- [Texte de la page]:
Dossier : IMM‑3432‑12

Référence : 2013 CF 563

[TRADUCTION FRANÇAISE CERTIFIÉE, NON RÉVISÉE]

Ottawa (Ontario), 29 mai 2013

En présence de monsieur le juge O’Keefe

 

 

ENTRE :

 

MONG AH SHADOW LAI

 

 

 

demanderesse

 

et

 

 

 

LE MINISTRE DE LA CITOYENNETÉ ET DE L’IMMIGRATION

 

 

 

défendeur

 

 

 

 

 

           MOTIFS DU JUGEMENT ET JUGEMENT

 

[1]               La Cour est saisie d’une demande de contrôle judiciaire, présentée aux termes du paragraphe 72(1) de la Loi sur l’immigration et la protection des réfugiés, LC 2001, c 27 (la Loi), de la décision du 28 mars 2012 par laquelle un agent de Citoyenneté et Immigration Canada (l’agent) a rejeté la demande de résidence permanente présentée par la demanderesse au motif que son mariage avec son répondant n’était pas authentique.

 

[2]               La demanderesse sollicite l’annulation de la décision de l’agent et le renvoi de la demande pour nouvel examen à un autre agent.

 

Contexte

 

[3]               La demanderesse est une citoyenne chinoise. Elle est arrivée au Canada le 5 juillet 2006 avec un visa de touriste. Elle a demandé l’asile en novembre 2008 en invoquant les menaces de mort proférées à son endroit par des usuriers en Chine.

- [Lignes fournies]:
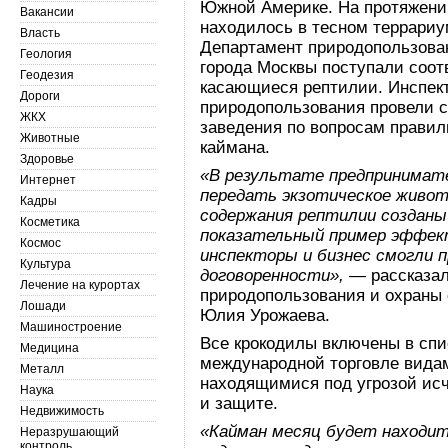
Южной Америке. На протяжени
Вакансии
находилось в тесном террариу
Власть
Департамент природопользова
Геология
города Москвы поступали соо
Геодезия
касающиеся рептилии. Инспек
Дороги
природопользования провели 
ЖКХ
заведения по вопросам правил
Животные
каймана.
Здоровье
«В результате предпринимате
Интернет
передать экзотическое животн
Кадры
содержания рептилии созданы
Косметика
показательный пример эффек
Космос
инспекторы и бизнес смогли 
Культура
договоренности»,
— рассказал
Лечение на курортах
природопользования и охраны
Лошади
Юлия Урожаева.
Машиностроение
Все крокодилы включены в сп
Медицина
международной торговле вида
Металл
находящимися под угрозой исч
Наука
и защите.
Недвижимость
«Кайман месяц будет находит
Неразрушающий
контроль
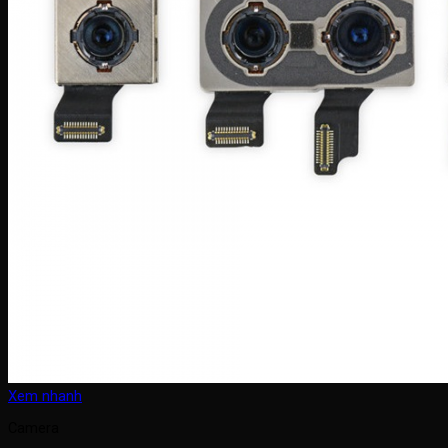
Xem nhanh
Camera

- [Travail demandé 1]:
Répondez à ces questions d'après le jugement :
(a) Devant quel juge l'affaire est-elle entendue ?
(b) À quelle date l'agent a-t-il rejeté la demande de résidence permanente ?
(c) Quand la demanderesse est-elle arrivée au Canada ?
- [Travail demandé 2]: Recopiez tel quel le passage du jugement qui commence par « [1]               La Cour » et se poursuit jusqu'à « usuriers en Chine. ».

- [Réponse écrite 1]:
(a) Devant monsieur le juge O'Keefe.
(b) Le 28 mars 2012.
(c) Le 5 juillet 2006.

- [Réponse écrite 2]:
[1]               La Cour est saisie d’une demande de contrôle judiciaire, présentée aux termes du paragraphe 72(1) de la Loi sur l’immigration et la protection des réfugiés, LC 2001, c 27 (la Loi), de la décision du 28 mars 2012 par laquelle un agent de Citoyenneté et Immigration Canada (l’agent) a rejeté la demande de résidence permanente présentée par la demanderesse au motif que son mariage avec son répondant n’était pas authentique.

 

[2]               La demanderesse sollicite l’annulation de la décision de l’agent et le renvoi de la demande pour nouvel examen à un autre agent.

 

Contexte

 

[3]               La demanderesse est une citoyenne chinoise. Elle est arrivée au Canada le 5 juillet 2006 avec un visa de touriste. Elle a demandé l’asile en novembre 2008 en invoquant les menaces de mort proférées à son endroit par des usuriers en Chine.